In Spanien suchten deutsche Pflegebetriebe zuletzt am häufigsten Arbeitskräfte (61 Prozent). Dahinter folgen Polen und Kroatien (19 beziehungsweise 16 Prozent). Bei den wenigen Unternehmen, die auch Rekrutierungsversuche außerhalb der Europäischen Union unternahmen, verteilen sich die Aktivitäten vor allem auf osteuropäische und asiatische Länder, wie Bosnien-Herzegowina, die Ukraine, Russland, China oder die Philippinen.
Hohe Zufriedenheit mit aus dem Ausland gewonnenen Fachkräften
Pflegeeinrichtungen, die Mitarbeiter im Ausland rekrutiert haben, ziehen mehrheitlich ein positives Fazit. 60 Prozent sind mit den neuen Kollegen zufrieden oder sehr zufrieden. Positiv bewerten sie vor allem deren Einsatzbereitschaft: 48 Prozent der Betriebe schätzen diese höher ein als bei deutschen Mitarbeitern. Deutlich schlechter beurteilen sie die Praxiserfahrung der Migranten: 53 Prozent sagen, sie sei niedriger als die der übrigen Mitarbeiter.
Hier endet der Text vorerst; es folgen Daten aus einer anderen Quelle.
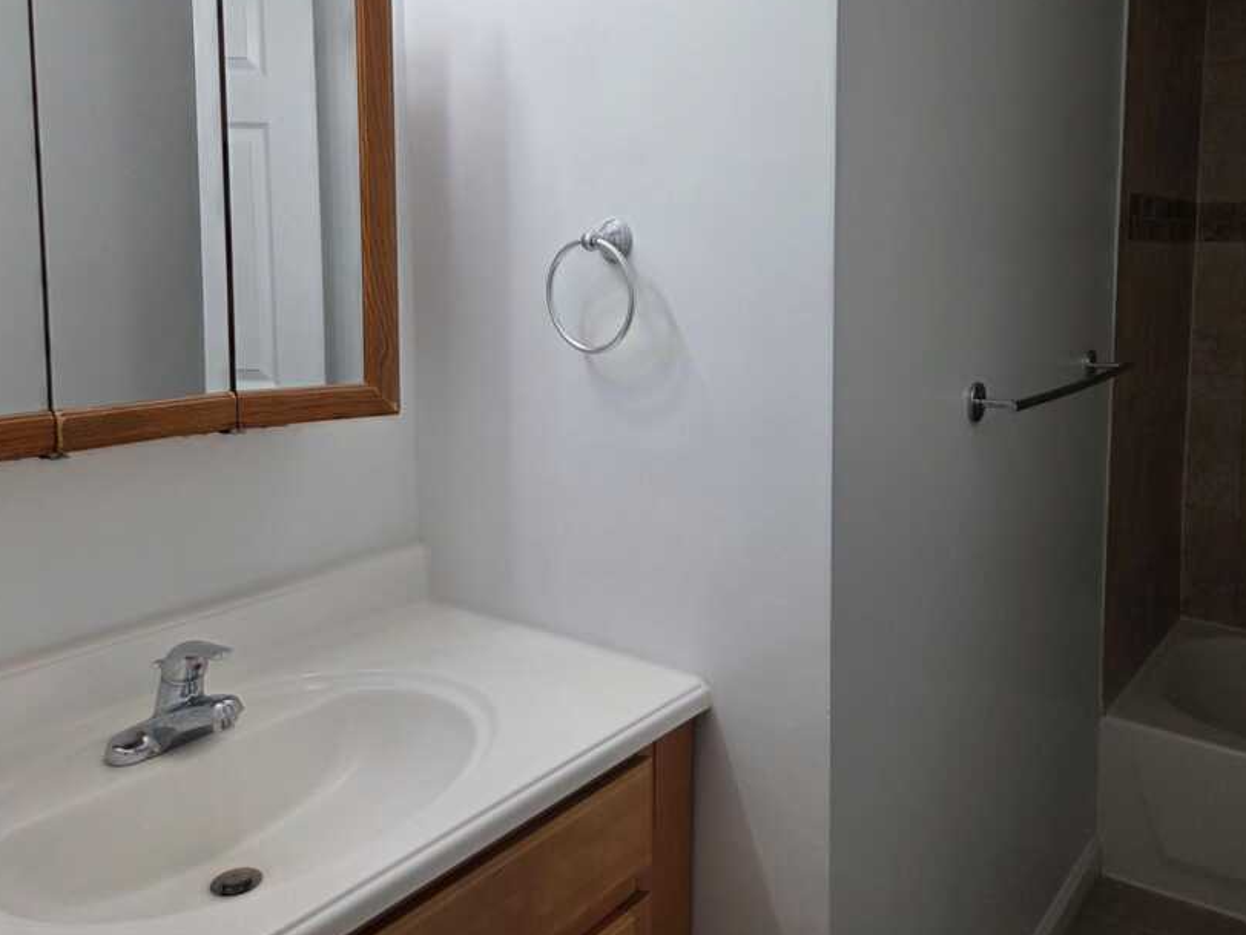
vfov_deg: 47.8
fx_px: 1044
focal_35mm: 29
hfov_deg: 61.6
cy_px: 350
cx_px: 677
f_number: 1.8
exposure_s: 1/120
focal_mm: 5.4
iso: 32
Mehr qualifizierte Einwanderung entbindet die Pflegebranche laut Jörg Dräger, Vorstandsmitglied der Bertelsmann Stiftung, jedoch nicht davon, Bezahlung, Arbeitsbelastung und Image zu verbessern. Hilfreich für eine erfolgreiche Anwerbung aus dem Ausland seien bessere Informationen für Unternehmen, ein bundesweit einheitliches Verfahren bei der Berufsanerkennung von Pflegefachkräften sowie einfachere und transparentere Zuwanderungsregeln. Um interessierten Arbeitgebern mehr Sicherheit zu geben, bedürfe es effizienter Stellenbörsen und der Zertifizierung von Personaldienstleistern.